[Records from a data collection]
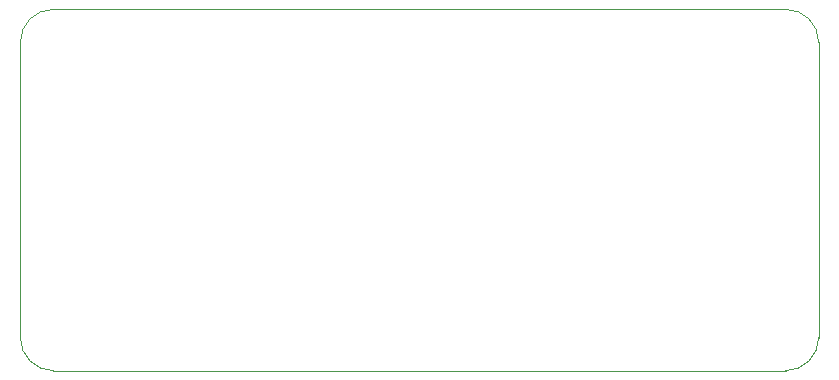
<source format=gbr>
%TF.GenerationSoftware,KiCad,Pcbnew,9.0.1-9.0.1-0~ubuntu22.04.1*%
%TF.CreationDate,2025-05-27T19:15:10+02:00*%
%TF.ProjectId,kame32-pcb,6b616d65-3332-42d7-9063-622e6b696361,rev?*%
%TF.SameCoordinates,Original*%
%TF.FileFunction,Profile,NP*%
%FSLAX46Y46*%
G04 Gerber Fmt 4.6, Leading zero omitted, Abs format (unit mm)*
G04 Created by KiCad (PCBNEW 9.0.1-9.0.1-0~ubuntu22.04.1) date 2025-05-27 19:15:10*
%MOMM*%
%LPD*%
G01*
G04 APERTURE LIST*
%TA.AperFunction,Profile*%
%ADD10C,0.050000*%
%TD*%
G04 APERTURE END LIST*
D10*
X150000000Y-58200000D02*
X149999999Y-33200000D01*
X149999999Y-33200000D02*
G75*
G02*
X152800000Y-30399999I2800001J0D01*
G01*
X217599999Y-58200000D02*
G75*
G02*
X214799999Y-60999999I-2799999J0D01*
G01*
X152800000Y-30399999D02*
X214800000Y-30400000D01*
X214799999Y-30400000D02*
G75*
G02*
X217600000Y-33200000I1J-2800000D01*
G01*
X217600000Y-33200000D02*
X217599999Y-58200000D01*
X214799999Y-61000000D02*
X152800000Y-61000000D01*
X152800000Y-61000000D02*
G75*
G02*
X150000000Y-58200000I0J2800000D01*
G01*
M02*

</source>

What you have to do: Would you please print out all the records above exactly, minus any pictures?

Exercise result:
<source format=gbr>
%TF.GenerationSoftware,KiCad,Pcbnew,9.0.1-9.0.1-0~ubuntu22.04.1*%
%TF.CreationDate,2025-05-27T19:15:10+02:00*%
%TF.ProjectId,kame32-pcb,6b616d65-3332-42d7-9063-622e6b696361,rev?*%
%TF.SameCoordinates,Original*%
%TF.FileFunction,Profile,NP*%
%FSLAX46Y46*%
G04 Gerber Fmt 4.6, Leading zero omitted, Abs format (unit mm)*
G04 Created by KiCad (PCBNEW 9.0.1-9.0.1-0~ubuntu22.04.1) date 2025-05-27 19:15:10*
%MOMM*%
%LPD*%
G01*
G04 APERTURE LIST*
%TA.AperFunction,Profile*%
%ADD10C,0.050000*%
%TD*%
G04 APERTURE END LIST*
D10*
X150000000Y-58200000D02*
X149999999Y-33200000D01*
X149999999Y-33200000D02*
G75*
G02*
X152800000Y-30399999I2800001J0D01*
G01*
X217599999Y-58200000D02*
G75*
G02*
X214799999Y-60999999I-2799999J0D01*
G01*
X152800000Y-30399999D02*
X214800000Y-30400000D01*
X214799999Y-30400000D02*
G75*
G02*
X217600000Y-33200000I1J-2800000D01*
G01*
X217600000Y-33200000D02*
X217599999Y-58200000D01*
X214799999Y-61000000D02*
X152800000Y-61000000D01*
X152800000Y-61000000D02*
G75*
G02*
X150000000Y-58200000I0J2800000D01*
G01*
M02*

</source>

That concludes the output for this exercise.